I have a friend who has ADHD. She is an established professional, in a stimulating and rewarding job. Work is a constant balancing act, but she somehow manages to juggle it all without dropping any important balls. In fact, I think because of her interpersonal skills and ability to react in the moment she is able to be more successful at her job than someone who is better organized, meets all the deadlines with ease, but has an abrasive personality.
Yesterday she was sharing how she was leaving town in 24 hours. She was stressing – as usual – with a huge list of undone tasks to be accomplished before the plane takes off. She confided that she’s just resigned herself to pulling an all-nighter before she left to get it all done. I could tell she felt like she was failing, again.
After she left, I realized that every time she has ever gone on vacation, the last few days are always in crisis mode. She sees other people who get themselves calmly organized, have every duck in a row, and leave town with a clean desk and wishes she could do the same.
Next time I see her I’m going to tell her about the most important thing you learn when you work with an Edge coach – discover what works for you, not for other people.

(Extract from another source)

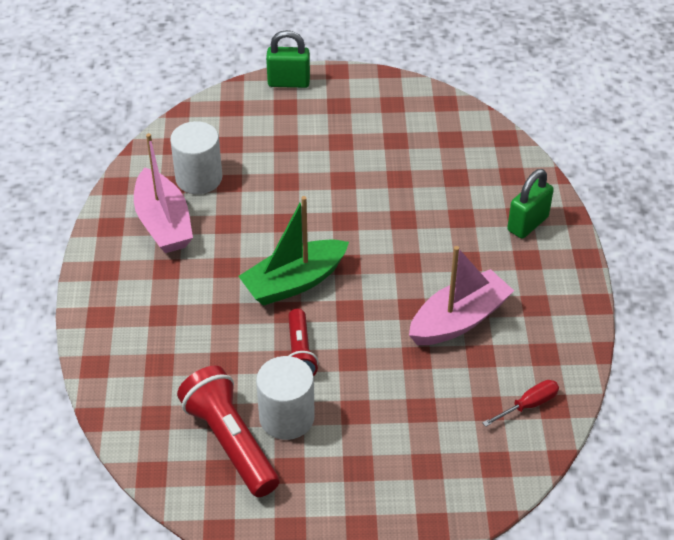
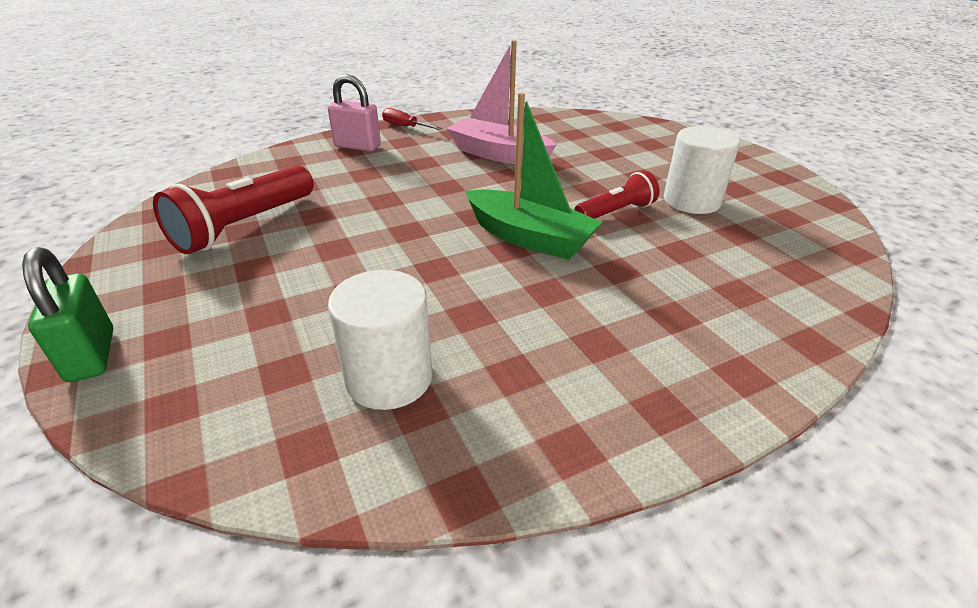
camera: 115 degrees left, 10 degrees down
(163, 223) = (516, 380): pink boat -> none
(230, 442) = (755, 220): red flashlight -> red flashlight (243, 226)
(527, 224) = (357, 146): green padlock -> pink padlock
(528, 405) = (555, 123): red screwdriver -> red screwdriver (405, 127)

In her own chaotic way, she’s already done that. In all the times I’ve seen her go, she always gets everything done. Always. She never misses the plane. Nothing important goes astray or can’t be fixed. I think she needs the anxiety and adrenalin of the last-minute push to get her mind in gear and focused on the not-so-exciting job of getting ready to leave.
Novel concept: what if instead of feeling guilty for leaving it all to the end, she accepts that that is how she works best? And instead of letting her family or friends make her feel guilty for running at the last minute, she celebrates the fact she’s figured out how to work with her strengths – in this case the ability to pull it all together in a crisis. It’s that very strength that makes her so successful in the job she currently holds.

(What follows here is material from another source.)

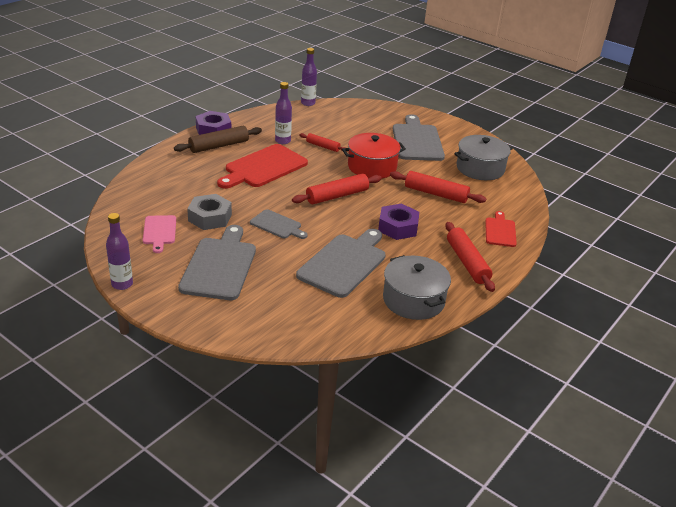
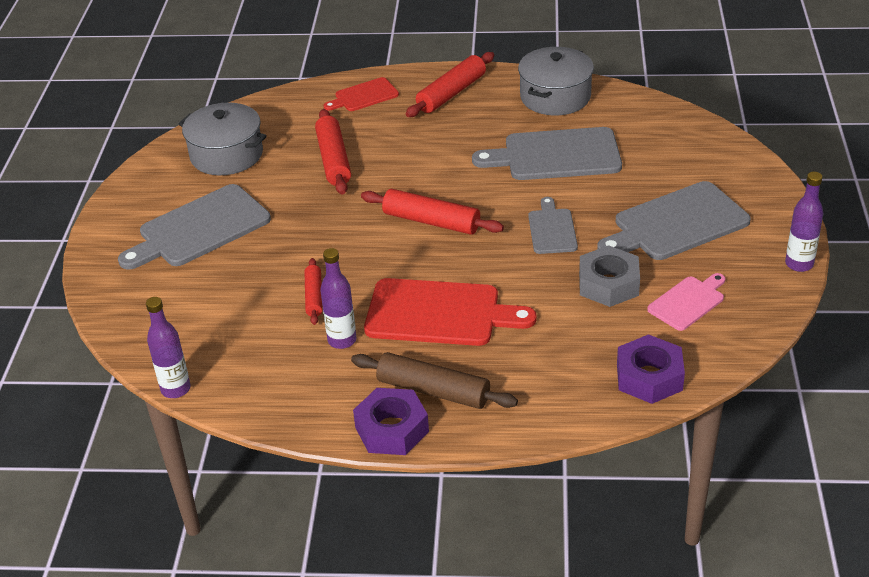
camera: 120 degrees left, 5 degrees up
(372, 167) = (323, 230): red pot -> none
(398, 227) = (442, 154): purple nut -> purple nut (649, 377)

Sometimes it’s not about doing something differently. It’s figuring out how to make the ride less stressful for yourself – and the people around you. Instead of spending energy feeling bad about what works for her, what would happen if she spent that energy focusing on helping her family understand how to come along for the ride?
What do you think would happen if you looked at an ADHD “bad habit” and see where it’s also strength in your life? What would change for you?